Disney began testing the concept in the Pecos Bill Tall Tale Inn and Café. But it has since been rolled out to three other busy counter-service restaurants: Columbia Harbour House, Pinocchio Village Haus and Cosmic Ray’s Starlight Café. Those restaurants range in size from about 400 seats to more than 1,000 at Pecos Bill and Cosmic Ray’s.

The controlled access is used only when that day’s park attendance warrants.

Clark said the results have been overwhelmingly positive, both in terms of praise from guests who report a more-relaxed dining experience and in terms of reducing congestion inside the restaurants, where, like on a busy highway, small backups can cascade over the course of a day into lengthier delays.

Disney has also made other, subtler changes. At Pecos Bill, for instance, the resort has added self-service ordering kiosks, though guests can still opt to order from a human cashier.
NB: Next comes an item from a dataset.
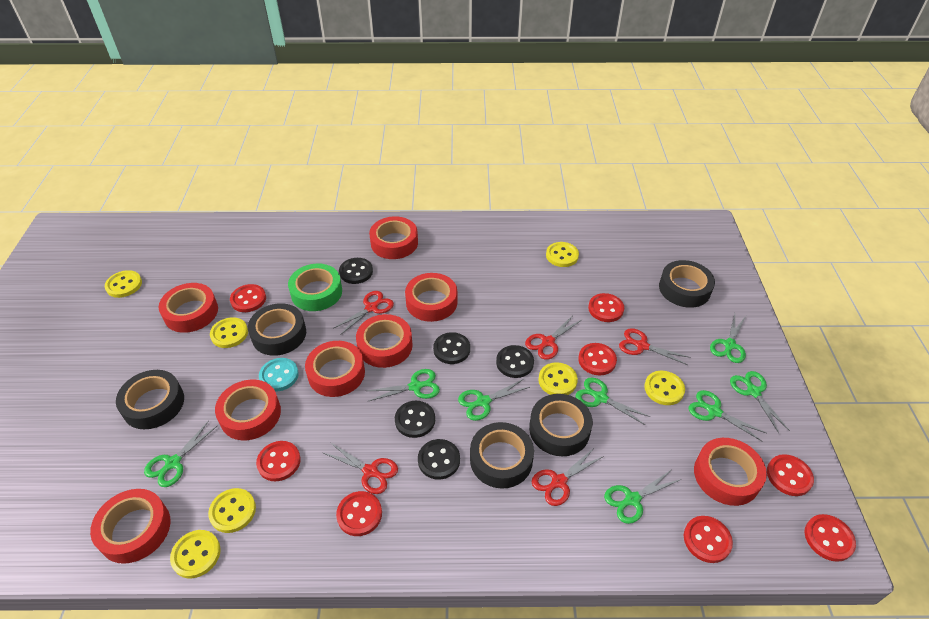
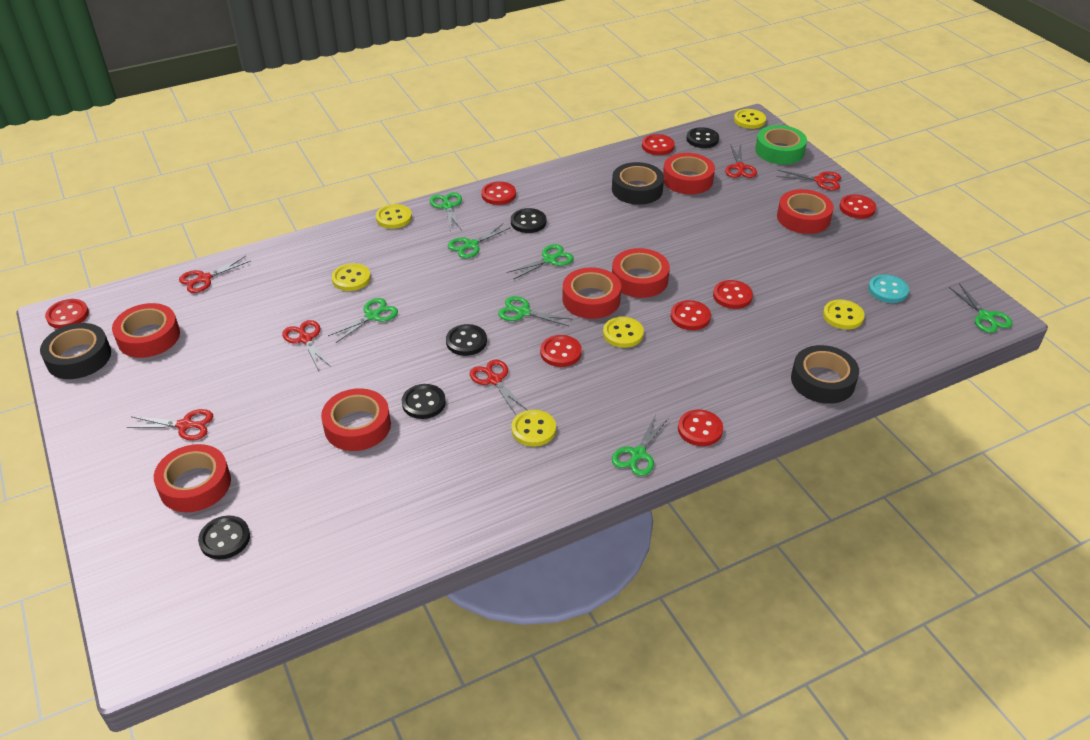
black tape: 5 -> 3
green scissors: 8 -> 7
red scissors: 5 -> 6
red tape: 8 -> 7
yellow button: 7 -> 6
Workers also recently replaced highly themed, high-backed chairs at Pecos Bill with smaller, less clunky stools. The switch, which Disney said was made on the suggestion of a restaurant worker, has allowed the restaurant to add an extra seat at many tables and improved the aisles between tables, helping alleviate further bottlenecks.

The above is from the Orlando Sentinel – October 6, 2009


So… This could be interesting.  I could see some great positives and also great drawbacks to this program.

First off.  I usually send my spouse and children to the tables not just to “save” a table for us but to not have them hanging on me in line as I try to figure out what to order.  Now all four of us will be standing in line (times the other 15-20 people in line with us with their families) I see bottlenecks plugging up lines very quickly.  Also, no chairs but stools in Pecos Bills?  I don’t think that sounds overly comfortable after having walked all morning or day.  I want to relax as I eat.  Sit back.  Stretch my back.  Not eat hunched over on a stool.   I like to linger over my food  as I know I will be on my feet again all too soon.

The good.  We can find a table.  Together, with four seats.   Hmmm.  I wonder if Disney will lower their prices if they can turn tables over more quickly and create a bigger profit.  Oh.  That really makes me laugh.